Although the 2023 Harvard Business Review study finds 81% of respondents citing freelancers as important to their organization, only 38% say their organization is very effective at managing them. 45% of the surveyed companies lack a comprehensive strategy for engaging freelancers. This is to the detriment of the business seeking to utilize outside talent. If employers are to respond to their growing talent base, then they must better identify and utilize freelancers. This can be done in the following ways:
Create a chief freelance officer
One of the biggest challenges facing HR teams is they are predominantly focused on full time employees only, but in terms of freelancers, this responsibility usually falls to a specific team lead. This can result in ineffective recruitment and talent management within the business. When considering whether to employ freelancers, the main challenge in the survey, cited by 49% of respondents, was finding freelancers with the right skills. A dedicated Chief Freelance Officer to recruit and manage freelancers will be better equipped to find and optimize external talent. The ‘CFO’ would also implement strategies to integrate freelancers within their workforce, championing their role to the C-Suite. This would get the most value out of a freelancer, align them with the strategic direction of their host organization, and better enable their performance to be measured.
Championing processes and technology
Typically businesses will need a software on demand SaaS solution that gives them control over their entire freelance workforce by allowing them to source, hire, onboard, manage and pay freelancers while ensuring regulatory compliance to maximize business growth. And by using AI, organizations can monitor relationships with freelancers, including the validity of legal documents, enabling the Chief Freelance Officer to mitigate the risk of worker misclassification.
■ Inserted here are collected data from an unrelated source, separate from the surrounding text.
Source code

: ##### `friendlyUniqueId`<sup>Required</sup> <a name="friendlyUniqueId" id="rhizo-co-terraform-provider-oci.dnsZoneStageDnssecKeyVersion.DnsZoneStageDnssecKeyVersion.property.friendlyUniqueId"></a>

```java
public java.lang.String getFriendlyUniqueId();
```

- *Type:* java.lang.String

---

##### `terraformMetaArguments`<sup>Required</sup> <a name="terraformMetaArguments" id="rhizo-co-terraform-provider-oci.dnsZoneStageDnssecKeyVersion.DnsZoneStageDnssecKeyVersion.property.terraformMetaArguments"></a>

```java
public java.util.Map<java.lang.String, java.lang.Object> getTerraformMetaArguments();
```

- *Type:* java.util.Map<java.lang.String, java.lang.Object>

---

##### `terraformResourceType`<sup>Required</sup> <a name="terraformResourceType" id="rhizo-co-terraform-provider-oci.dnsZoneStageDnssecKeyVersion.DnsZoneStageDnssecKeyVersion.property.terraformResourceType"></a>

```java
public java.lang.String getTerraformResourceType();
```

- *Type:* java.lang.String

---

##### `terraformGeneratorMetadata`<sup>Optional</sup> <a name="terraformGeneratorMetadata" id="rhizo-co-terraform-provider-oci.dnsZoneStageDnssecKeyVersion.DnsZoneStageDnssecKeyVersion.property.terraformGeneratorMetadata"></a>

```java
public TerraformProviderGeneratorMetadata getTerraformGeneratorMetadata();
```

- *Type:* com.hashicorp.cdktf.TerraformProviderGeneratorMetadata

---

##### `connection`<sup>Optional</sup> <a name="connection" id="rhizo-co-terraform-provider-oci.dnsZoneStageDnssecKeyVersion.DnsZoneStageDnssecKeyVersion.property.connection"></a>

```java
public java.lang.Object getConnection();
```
Attract talent, ensuring their success while measuring your ROI
Labor is often the largest cost to any business, with Deloitte estimating it accounts for between 50-70% of company spending. A cost effective talent management strategy is crucial. The best talent management strategy will align company goals with the abilities and development objectives of the talent. A Chief Freelance Officer will harmonize these requirements and identify the skills gaps that must be addressed. In closing the skills gap the CFO will often decide between expanding the talent pool or offering more flexible work engagements. Increasingly, this will be one of the same, and HRs must consider all their employees to be freelancers.
The future
Freelancing will become more prevalent in a dynamic jobs market, characterized by remote working, economic uncertainty and an appetite among younger professionals to supplement their income with multiple jobs and passion projects.
The popularity of the side hustle is particularly evident among Gen Z, with platforms such as TikTok enabling such projects to be monetized. A February 2023 global survey of 10,000 workers by Kantar shows 40% of Gen Z workers are combining at least two job roles.
Explaining this generational preference, Caitlin Duffy, director of research at Gartner said: “Career paths are becoming less linear…young workers are entering a turbulent work environment: they want to set themselves up for long-term employability, remain flexible and be able to move between work places.”
This description could now be applied across the generations, but Generation Z will swell the workforce. Therefore freelancing will become more central to organizations, driven by new entrants to the workforce, established freelancers or those who, post pandemic, became used to greater autonomy and remote working. Through preference or through market forces, everyone is becoming a freelancer.
Yet a poorly managed team, regardless of the staffing mix, will yield poor results. It’s time to redesign management structures to optimize the new workforce, be that new entrants into employment or established freelancers. There’s much to look forward to in the new talent landscape and a dedicated Chief Freelance Officer would be ideally suited to maximize external expertise in the years ahead.